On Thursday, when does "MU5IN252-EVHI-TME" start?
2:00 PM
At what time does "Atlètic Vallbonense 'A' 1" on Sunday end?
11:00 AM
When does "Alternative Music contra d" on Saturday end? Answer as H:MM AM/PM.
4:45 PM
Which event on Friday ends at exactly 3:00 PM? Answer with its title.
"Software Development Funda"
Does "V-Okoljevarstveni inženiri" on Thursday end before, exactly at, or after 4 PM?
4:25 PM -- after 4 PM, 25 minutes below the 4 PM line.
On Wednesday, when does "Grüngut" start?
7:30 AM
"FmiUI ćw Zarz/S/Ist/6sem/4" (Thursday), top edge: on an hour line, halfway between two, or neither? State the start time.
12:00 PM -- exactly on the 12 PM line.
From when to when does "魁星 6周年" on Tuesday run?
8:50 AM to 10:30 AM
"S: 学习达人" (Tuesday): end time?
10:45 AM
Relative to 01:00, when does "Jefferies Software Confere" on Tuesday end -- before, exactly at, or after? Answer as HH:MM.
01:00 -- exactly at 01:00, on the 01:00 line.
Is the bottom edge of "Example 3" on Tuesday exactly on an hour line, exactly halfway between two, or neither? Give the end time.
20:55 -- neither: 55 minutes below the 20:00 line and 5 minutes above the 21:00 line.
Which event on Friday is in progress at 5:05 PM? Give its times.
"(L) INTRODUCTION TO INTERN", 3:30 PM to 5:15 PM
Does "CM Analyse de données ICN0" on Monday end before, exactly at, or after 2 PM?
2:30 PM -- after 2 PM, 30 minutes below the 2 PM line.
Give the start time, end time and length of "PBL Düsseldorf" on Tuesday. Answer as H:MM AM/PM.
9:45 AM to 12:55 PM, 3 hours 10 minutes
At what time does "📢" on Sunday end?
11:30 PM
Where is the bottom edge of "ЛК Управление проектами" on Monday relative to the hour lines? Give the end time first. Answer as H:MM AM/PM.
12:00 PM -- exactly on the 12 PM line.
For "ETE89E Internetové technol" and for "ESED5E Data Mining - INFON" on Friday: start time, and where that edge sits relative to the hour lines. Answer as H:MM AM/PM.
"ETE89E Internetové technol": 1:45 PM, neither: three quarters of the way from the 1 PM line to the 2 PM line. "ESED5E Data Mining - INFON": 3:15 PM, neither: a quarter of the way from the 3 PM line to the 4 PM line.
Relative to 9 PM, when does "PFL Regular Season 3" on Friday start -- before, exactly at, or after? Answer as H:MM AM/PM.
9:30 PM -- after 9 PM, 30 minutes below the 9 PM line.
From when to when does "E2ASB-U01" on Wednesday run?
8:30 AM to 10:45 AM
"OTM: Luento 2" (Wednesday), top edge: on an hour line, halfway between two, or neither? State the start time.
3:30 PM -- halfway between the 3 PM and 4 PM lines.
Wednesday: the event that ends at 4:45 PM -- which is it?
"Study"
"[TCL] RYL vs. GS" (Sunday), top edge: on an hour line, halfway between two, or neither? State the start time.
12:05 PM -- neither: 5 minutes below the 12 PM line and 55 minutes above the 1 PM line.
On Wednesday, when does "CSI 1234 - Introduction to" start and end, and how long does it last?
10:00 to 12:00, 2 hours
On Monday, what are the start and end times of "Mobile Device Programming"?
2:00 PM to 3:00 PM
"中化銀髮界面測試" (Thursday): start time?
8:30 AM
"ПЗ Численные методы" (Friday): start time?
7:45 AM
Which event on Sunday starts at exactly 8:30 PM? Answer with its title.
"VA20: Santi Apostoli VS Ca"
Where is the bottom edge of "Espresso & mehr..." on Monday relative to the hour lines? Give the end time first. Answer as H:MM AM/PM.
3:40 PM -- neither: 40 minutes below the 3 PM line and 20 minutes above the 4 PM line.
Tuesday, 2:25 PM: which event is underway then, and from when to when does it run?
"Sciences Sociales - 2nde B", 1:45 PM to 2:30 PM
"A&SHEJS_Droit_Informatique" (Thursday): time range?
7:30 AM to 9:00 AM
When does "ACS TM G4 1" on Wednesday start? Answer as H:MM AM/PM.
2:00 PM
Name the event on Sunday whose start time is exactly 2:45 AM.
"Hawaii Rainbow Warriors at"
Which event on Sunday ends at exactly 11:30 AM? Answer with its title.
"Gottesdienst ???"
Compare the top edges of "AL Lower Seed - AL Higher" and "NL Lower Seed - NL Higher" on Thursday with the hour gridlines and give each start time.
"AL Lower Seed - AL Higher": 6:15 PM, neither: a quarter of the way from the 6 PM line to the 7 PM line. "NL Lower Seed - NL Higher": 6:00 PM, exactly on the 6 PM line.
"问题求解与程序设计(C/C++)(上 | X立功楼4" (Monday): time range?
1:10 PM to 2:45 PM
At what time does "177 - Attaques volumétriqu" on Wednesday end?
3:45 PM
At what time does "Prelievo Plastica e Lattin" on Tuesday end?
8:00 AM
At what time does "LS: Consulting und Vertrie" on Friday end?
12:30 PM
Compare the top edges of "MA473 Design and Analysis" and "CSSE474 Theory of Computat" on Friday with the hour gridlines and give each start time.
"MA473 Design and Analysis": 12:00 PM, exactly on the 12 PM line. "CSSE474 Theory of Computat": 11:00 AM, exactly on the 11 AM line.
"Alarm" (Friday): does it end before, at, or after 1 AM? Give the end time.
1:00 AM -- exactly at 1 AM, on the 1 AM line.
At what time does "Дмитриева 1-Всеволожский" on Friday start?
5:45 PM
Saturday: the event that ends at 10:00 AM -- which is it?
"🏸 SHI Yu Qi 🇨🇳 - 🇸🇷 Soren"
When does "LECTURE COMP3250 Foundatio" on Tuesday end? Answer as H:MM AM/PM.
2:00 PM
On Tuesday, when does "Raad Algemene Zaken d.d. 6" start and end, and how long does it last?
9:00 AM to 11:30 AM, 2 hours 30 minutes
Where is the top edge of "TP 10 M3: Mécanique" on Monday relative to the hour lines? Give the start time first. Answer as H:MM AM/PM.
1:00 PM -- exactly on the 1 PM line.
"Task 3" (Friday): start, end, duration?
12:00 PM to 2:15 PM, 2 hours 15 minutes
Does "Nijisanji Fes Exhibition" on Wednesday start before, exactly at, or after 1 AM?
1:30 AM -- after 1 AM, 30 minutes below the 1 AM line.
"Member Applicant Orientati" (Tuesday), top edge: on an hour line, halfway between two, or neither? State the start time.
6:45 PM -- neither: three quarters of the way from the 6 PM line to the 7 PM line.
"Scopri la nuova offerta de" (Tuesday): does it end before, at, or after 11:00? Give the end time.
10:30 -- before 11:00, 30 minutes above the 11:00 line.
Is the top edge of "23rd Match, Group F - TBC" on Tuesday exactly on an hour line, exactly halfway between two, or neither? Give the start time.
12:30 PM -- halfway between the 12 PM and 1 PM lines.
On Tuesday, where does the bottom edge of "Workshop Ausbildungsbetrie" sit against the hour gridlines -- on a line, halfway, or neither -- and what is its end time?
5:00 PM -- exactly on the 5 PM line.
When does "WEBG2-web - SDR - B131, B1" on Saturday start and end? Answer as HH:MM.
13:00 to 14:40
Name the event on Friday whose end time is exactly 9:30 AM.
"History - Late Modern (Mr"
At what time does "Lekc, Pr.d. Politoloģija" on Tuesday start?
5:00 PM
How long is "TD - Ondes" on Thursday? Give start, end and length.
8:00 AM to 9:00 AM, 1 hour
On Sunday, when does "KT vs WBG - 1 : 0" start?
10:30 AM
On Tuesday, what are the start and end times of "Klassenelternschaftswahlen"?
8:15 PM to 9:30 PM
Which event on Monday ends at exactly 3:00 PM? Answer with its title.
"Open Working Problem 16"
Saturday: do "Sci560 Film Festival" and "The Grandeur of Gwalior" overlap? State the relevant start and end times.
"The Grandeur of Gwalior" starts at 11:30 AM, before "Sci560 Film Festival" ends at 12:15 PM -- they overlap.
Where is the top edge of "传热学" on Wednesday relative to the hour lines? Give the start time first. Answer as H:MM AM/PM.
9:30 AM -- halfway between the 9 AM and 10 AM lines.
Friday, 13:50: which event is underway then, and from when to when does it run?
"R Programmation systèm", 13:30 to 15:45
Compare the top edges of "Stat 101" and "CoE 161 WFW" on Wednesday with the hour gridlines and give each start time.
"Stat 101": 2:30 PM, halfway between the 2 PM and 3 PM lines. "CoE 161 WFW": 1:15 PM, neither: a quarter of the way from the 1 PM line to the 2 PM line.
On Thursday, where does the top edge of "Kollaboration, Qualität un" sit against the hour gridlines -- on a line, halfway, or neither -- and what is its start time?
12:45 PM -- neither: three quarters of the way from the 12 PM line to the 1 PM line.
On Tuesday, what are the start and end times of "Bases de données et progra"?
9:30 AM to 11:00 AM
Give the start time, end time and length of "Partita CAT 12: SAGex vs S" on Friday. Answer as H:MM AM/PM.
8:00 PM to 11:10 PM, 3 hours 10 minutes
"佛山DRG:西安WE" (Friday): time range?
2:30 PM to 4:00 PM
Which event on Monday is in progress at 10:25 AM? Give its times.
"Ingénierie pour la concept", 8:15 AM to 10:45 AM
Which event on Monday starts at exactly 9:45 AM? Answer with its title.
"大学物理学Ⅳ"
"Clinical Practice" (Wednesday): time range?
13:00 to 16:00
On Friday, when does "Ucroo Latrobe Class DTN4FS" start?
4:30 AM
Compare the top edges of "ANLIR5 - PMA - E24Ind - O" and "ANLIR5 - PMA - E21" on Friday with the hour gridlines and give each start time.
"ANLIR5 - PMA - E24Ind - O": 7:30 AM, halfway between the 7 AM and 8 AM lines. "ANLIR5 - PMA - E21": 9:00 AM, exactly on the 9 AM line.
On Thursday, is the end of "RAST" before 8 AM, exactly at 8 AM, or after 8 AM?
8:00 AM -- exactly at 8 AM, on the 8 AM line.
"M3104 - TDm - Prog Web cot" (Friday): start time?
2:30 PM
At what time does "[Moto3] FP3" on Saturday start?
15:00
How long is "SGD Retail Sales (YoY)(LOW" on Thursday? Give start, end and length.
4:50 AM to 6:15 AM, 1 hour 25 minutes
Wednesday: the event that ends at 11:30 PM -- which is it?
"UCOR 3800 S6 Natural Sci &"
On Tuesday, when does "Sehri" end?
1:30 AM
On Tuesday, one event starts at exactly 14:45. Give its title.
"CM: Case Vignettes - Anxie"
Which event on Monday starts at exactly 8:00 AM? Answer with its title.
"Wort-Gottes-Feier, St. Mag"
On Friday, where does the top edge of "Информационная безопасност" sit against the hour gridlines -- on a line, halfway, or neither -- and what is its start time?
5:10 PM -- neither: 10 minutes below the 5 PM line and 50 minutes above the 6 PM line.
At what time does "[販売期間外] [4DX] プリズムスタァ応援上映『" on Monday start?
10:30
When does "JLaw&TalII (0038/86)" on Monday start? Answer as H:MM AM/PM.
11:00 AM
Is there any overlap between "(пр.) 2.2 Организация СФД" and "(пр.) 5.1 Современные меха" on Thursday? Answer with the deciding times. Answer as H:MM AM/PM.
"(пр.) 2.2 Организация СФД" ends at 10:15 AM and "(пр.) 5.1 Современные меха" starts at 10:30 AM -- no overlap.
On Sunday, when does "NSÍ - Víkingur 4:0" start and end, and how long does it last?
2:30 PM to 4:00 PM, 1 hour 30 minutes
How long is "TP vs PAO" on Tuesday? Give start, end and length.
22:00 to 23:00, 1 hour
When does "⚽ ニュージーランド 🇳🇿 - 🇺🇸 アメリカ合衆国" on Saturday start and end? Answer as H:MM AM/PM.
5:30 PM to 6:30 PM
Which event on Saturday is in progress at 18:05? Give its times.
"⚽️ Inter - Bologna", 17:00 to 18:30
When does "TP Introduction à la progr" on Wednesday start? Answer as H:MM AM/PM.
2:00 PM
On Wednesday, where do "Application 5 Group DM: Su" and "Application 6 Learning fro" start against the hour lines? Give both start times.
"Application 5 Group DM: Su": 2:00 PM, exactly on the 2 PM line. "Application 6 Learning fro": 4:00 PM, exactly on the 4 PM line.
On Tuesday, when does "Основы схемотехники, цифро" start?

Problem requirements: Give back, word for word, the stretch of lines from the one containing "Wednesday: the event that ends at 11:30" through the last line.

Exercise response:
Wednesday: the event that ends at 11:30 PM -- which is it?
"UCOR 3800 S6 Natural Sci &"
On Tuesday, when does "Sehri" end?
1:30 AM
On Tuesday, one event starts at exactly 14:45. Give its title.
"CM: Case Vignettes - Anxie"
Which event on Monday starts at exactly 8:00 AM? Answer with its title.
"Wort-Gottes-Feier, St. Mag"
On Friday, where does the top edge of "Информационная безопасност" sit against the hour gridlines -- on a line, halfway, or neither -- and what is its start time?
5:10 PM -- neither: 10 minutes below the 5 PM line and 50 minutes above the 6 PM line.
At what time does "[販売期間外] [4DX] プリズムスタァ応援上映『" on Monday start?
10:30
When does "JLaw&TalII (0038/86)" on Monday start? Answer as H:MM AM/PM.
11:00 AM
Is there any overlap between "(пр.) 2.2 Организация СФД" and "(пр.) 5.1 Современные меха" on Thursday? Answer with the deciding times. Answer as H:MM AM/PM.
"(пр.) 2.2 Организация СФД" ends at 10:15 AM and "(пр.) 5.1 Современные меха" starts at 10:30 AM -- no overlap.
On Sunday, when does "NSÍ - Víkingur 4:0" start and end, and how long does it last?
2:30 PM to 4:00 PM, 1 hour 30 minutes
How long is "TP vs PAO" on Tuesday? Give start, end and length.
22:00 to 23:00, 1 hour
When does "⚽ ニュージーランド 🇳🇿 - 🇺🇸 アメリカ合衆国" on Saturday start and end? Answer as H:MM AM/PM.
5:30 PM to 6:30 PM
Which event on Saturday is in progress at 18:05? Give its times.
"⚽️ Inter - Bologna", 17:00 to 18:30
When does "TP Introduction à la progr" on Wednesday start? Answer as H:MM AM/PM.
2:00 PM
On Wednesday, where do "Application 5 Group DM: Su" and "Application 6 Learning fro" start against the hour lines? Give both start times.
"Application 5 Group DM: Su": 2:00 PM, exactly on the 2 PM line. "Application 6 Learning fro": 4:00 PM, exactly on the 4 PM line.
On Tuesday, when does "Основы схемотехники, цифро" start?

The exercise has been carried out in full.